Now, citizens who want to amend the constitution must get signatures equal to 10 percent of the number of people who voted in the most recent race for governor. Signatures must be collected in at least 44 of Ohio’s 88 counties, with the total from each county equaling at least 5 percent of the votes cast in the governor’s race.
If the secretary of state determines that the backers of the ballot measure have not turned in enough valid signatures, they are given 10 days to gather more.
Issue 1 would change those rules by requiring petitioners to hit the 5 percent mark in every Ohio county and ending the ability to gather additional signatures. Opponents say the new rules would make gathering signatures so cumbersome that almost none would make it to the ballot.
Making it harder to amend the state constitution could help Republicans keep their majorities in the legislature. In 2015, voters approved a constitutional amendment aimed at curbing gerrymandering, but a Republican-dominated commission still drew election maps that favored the GOP. The state Supreme Court repeatedly ruled against the GOP maps, but the state used them last year because it ran out of time to draw ones the court would approve.
Among the justices ruling against the GOP maps was Maureen O’Connor, the Republican chief justice who has since retired from the court. O’Connor has called for a constitutional amendment that would bar elected officials from serving on the redistricting commission to help ensure that it acts in a nonpartisan manner. That measure could go before voters as soon as next year, but passing it would be tougher if voters raise the threshold.

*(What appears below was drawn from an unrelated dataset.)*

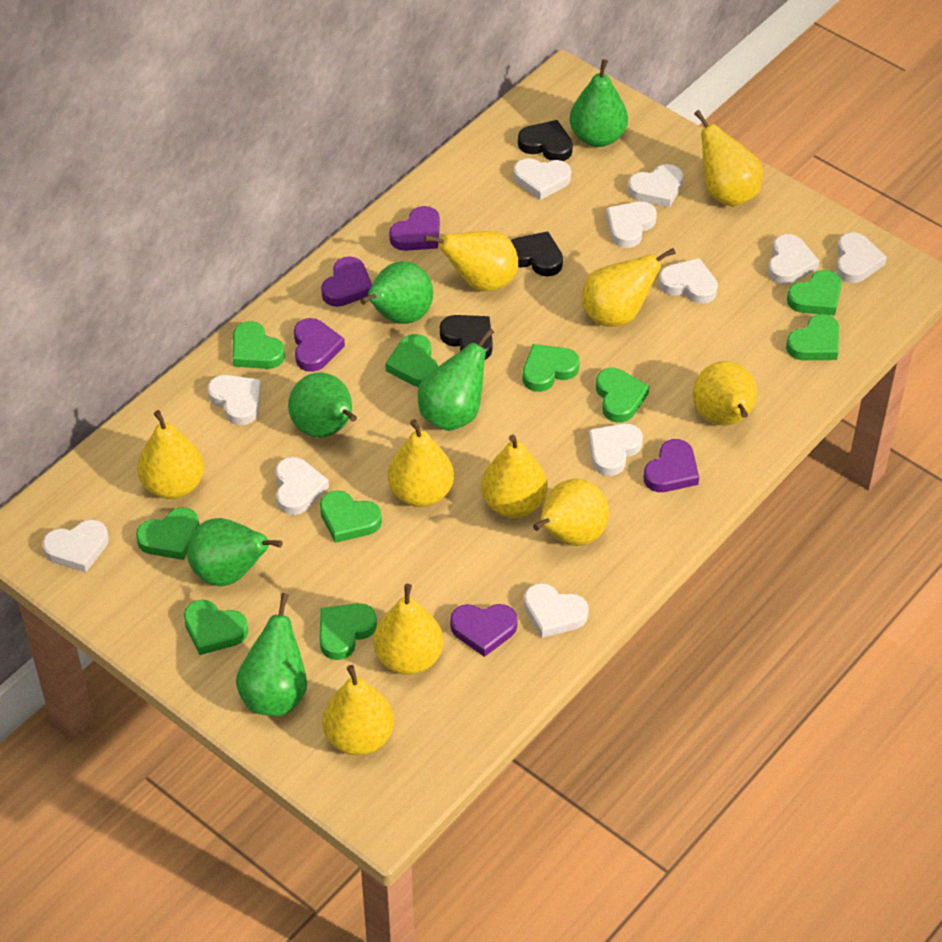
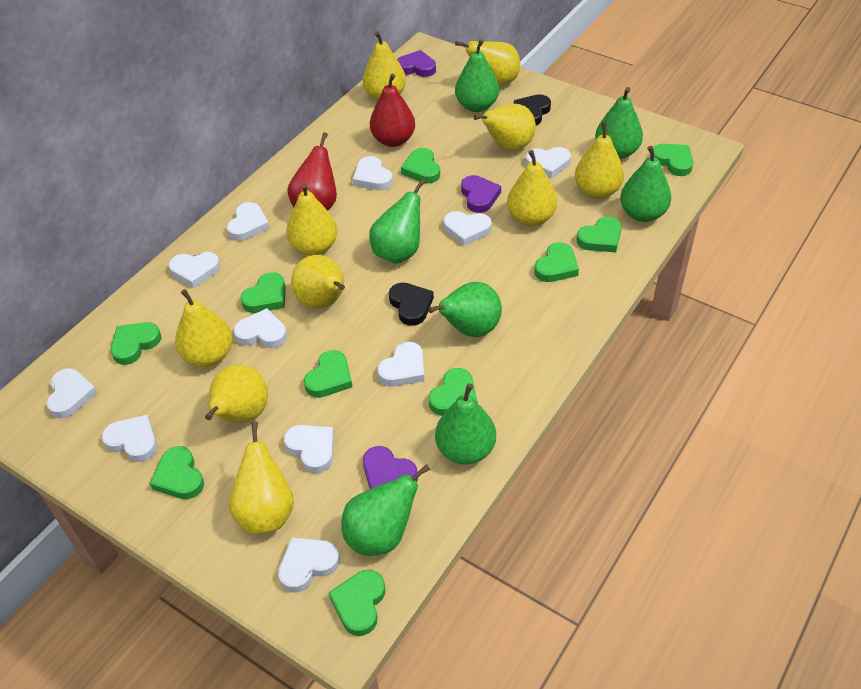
black heart: [440,315,493,360] [511,231,563,276] [518,120,573,161] = 3 -> [389,283,434,326] [514,94,551,125] = 2
green pear: [187,518,283,586] [236,593,307,716] [288,373,357,438] [360,261,433,324] [418,328,494,431] [569,59,628,147] = 6 -> [342,464,430,556] [369,179,425,264] [428,282,502,337] [435,383,496,464] [455,39,499,112] [595,87,643,159] [620,146,671,222] = 7
purple heart: [294,318,345,372] [321,256,372,307] [389,206,440,251] [450,604,518,657] [644,439,699,492] = 5 -> [363,446,418,489] [397,50,436,77] [461,175,501,213] = 3
red pear: none = 0 -> [288,132,337,211] [370,74,415,147] = 2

More immediately, the secretary of state determined in July that supporters of abortion rights had turned in enough signatures to hold the November vote. Days later, two Republicans sued to stop that election. The state Supreme Court is expected to reach a decision soon on whether that vote can go forward.
And on Tuesday, Ohio voters will decide whether that election will be decided by a simple majority — or not.